Task material START
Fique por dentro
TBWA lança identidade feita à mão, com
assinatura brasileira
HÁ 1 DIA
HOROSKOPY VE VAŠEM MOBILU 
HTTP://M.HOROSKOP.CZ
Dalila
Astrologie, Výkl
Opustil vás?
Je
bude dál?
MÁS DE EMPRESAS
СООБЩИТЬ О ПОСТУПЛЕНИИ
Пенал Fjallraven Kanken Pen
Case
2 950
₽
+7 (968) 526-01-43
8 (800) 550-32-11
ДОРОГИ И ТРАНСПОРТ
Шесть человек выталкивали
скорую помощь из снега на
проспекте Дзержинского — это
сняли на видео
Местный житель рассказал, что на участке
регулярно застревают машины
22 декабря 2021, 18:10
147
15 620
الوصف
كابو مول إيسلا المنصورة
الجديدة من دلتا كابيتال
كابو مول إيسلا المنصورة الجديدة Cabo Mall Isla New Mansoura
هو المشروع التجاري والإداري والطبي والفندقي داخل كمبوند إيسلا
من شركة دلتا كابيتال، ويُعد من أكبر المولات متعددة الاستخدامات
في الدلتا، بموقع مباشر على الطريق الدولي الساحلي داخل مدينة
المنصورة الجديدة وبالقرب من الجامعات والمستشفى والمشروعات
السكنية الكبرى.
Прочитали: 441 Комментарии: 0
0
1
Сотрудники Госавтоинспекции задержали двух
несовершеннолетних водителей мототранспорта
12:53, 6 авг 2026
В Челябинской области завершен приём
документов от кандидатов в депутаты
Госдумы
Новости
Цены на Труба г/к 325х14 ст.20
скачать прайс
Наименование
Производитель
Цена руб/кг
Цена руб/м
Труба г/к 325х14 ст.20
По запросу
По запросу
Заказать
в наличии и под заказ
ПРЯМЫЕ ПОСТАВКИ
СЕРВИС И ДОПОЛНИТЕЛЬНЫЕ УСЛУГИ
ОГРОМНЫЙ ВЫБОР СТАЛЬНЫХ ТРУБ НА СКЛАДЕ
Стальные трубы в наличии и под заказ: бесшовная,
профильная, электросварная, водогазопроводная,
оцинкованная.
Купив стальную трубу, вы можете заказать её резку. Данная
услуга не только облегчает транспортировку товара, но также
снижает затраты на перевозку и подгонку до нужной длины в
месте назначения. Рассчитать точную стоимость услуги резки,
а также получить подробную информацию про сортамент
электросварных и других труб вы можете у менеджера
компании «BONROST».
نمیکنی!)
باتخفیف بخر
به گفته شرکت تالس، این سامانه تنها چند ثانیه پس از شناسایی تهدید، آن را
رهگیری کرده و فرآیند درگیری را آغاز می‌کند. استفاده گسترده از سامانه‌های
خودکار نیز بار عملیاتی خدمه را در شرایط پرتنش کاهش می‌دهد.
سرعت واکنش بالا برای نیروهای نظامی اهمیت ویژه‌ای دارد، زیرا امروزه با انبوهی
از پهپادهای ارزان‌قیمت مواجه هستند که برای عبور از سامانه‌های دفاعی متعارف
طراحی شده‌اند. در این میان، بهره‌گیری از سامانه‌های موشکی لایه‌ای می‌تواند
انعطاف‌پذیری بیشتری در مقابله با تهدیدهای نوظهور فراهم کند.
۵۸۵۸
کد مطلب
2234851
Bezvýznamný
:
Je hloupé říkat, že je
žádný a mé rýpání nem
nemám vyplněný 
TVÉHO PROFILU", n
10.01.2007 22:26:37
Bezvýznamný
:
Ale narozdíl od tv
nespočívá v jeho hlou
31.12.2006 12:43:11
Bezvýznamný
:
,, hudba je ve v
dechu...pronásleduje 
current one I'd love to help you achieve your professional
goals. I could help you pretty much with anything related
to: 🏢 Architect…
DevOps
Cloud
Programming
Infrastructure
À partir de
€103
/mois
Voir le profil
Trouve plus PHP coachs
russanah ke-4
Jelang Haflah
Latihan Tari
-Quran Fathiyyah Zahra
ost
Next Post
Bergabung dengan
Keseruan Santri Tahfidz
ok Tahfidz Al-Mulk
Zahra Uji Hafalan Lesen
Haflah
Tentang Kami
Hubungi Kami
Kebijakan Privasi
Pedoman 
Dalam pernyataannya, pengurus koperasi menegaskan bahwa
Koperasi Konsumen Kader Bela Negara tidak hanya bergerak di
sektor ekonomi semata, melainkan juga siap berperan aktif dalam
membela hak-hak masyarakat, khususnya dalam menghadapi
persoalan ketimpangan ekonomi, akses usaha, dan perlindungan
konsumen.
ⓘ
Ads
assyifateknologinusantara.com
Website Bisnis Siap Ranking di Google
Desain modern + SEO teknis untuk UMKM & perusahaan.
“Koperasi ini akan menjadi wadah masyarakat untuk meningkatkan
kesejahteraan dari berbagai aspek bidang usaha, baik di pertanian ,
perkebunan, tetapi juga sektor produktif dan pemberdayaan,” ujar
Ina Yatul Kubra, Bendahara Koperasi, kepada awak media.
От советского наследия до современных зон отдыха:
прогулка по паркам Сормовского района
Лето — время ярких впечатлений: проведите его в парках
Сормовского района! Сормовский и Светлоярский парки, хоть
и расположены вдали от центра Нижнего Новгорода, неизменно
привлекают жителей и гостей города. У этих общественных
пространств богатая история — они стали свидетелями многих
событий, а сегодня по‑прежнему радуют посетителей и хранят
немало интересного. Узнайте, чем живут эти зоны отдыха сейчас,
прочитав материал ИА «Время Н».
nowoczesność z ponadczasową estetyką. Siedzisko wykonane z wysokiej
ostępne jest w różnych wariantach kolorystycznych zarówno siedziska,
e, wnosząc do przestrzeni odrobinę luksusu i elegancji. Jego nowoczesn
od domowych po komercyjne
Task material END
=== Work instructions ===
Turn the lines of the items, from the start through the line containing "از پهپادهای ارزان‌قیمت", into a JSON list of strings with one string per line, leaving out any blank lines.

=== Solution ===
[
  "Fique por dentro",
  "TBWA lança identidade feita à mão, com",
  "assinatura brasileira",
  "HÁ 1 DIA",
  "HOROSKOPY VE VAŠEM MOBILU ",
  "HTTP://M.HOROSKOP.CZ",
  "Dalila",
  "Astrologie, Výkl",
  "Opustil vás?",
  "Je",
  "bude dál?",
  "MÁS DE EMPRESAS",
  "СООБЩИТЬ О ПОСТУПЛЕНИИ",
  "Пенал Fjallraven Kanken Pen",
  "Case",
  "2 950",
  "₽",
  "+7 (968) 526-01-43",
  "8 (800) 550-32-11",
  "ДОРОГИ И ТРАНСПОРТ",
  "Шесть человек выталкивали",
  "скорую помощь из снега на",
  "проспекте Дзержинского — это",
  "сняли на видео",
  "Местный житель рассказал, что на участке",
  "регулярно застревают машины",
  "22 декабря 2021, 18:10",
  "147",
  "15 620",
  "الوصف",
  "كابو مول إيسلا المنصورة",
  "الجديدة من دلتا كابيتال",
  "كابو مول إيسلا المنصورة الجديدة Cabo Mall Isla New Mansoura",
  "هو المشروع التجاري والإداري والطبي والفندقي داخل كمبوند إيسلا",
  "من شركة دلتا كابيتال، ويُعد من أكبر المولات متعددة الاستخدامات",
  "في الدلتا، بموقع مباشر على الطريق الدولي الساحلي داخل مدينة",
  "المنصورة الجديدة وبالقرب من الجامعات والمستشفى والمشروعات",
  "السكنية الكبرى.",
  "Прочитали: 441 Комментарии: 0",
  "0",
  "1",
  "Сотрудники Госавтоинспекции задержали двух",
  "несовершеннолетних водителей мототранспорта",
  "12:53, 6 авг 2026",
  "В Челябинской области завершен приём",
  "документов от кандидатов в депутаты",
  "Госдумы",
  "Новости",
  "Цены на Труба г/к 325х14 ст.20",
  "скачать прайс",
  "Наименование",
  "Производитель",
  "Цена руб/кг",
  "Цена руб/м",
  "Труба г/к 325х14 ст.20",
  "По запросу",
  "По запросу",
  "Заказать",
  "в наличии и под заказ",
  "ПРЯМЫЕ ПОСТАВКИ",
  "СЕРВИС И ДОПОЛНИТЕЛЬНЫЕ УСЛУГИ",
  "ОГРОМНЫЙ ВЫБОР СТАЛЬНЫХ ТРУБ НА СКЛАДЕ",
  "Стальные трубы в наличии и под заказ: бесшовная,",
  "профильная, электросварная, водогазопроводная,",
  "оцинкованная.",
  "Купив стальную трубу, вы можете заказать её резку. Данная",
  "услуга не только облегчает транспортировку товара, но также",
  "снижает затраты на перевозку и подгонку до нужной длины в",
  "месте назначения. Рассчитать точную стоимость услуги резки,",
  "а также получить подробную информацию про сортамент",
  "электросварных и других труб вы можете у менеджера",
  "компании «BONROST».",
  "نمیکنی!)",
  "باتخفیف بخر",
  "به گفته شرکت تالس، این سامانه تنها چند ثانیه پس از شناسایی تهدید، آن را",
  "رهگیری کرده و فرآیند درگیری را آغاز می‌کند. استفاده گسترده از سامانه‌های",
  "خودکار نیز بار عملیاتی خدمه را در شرایط پرتنش کاهش می‌دهد.",
  "سرعت واکنش بالا برای نیروهای نظامی اهمیت ویژه‌ای دارد، زیرا امروزه با انبوهی",
  "از پهپادهای ارزان‌قیمت مواجه هستند که برای عبور از سامانه‌های دفاعی متعارف"
]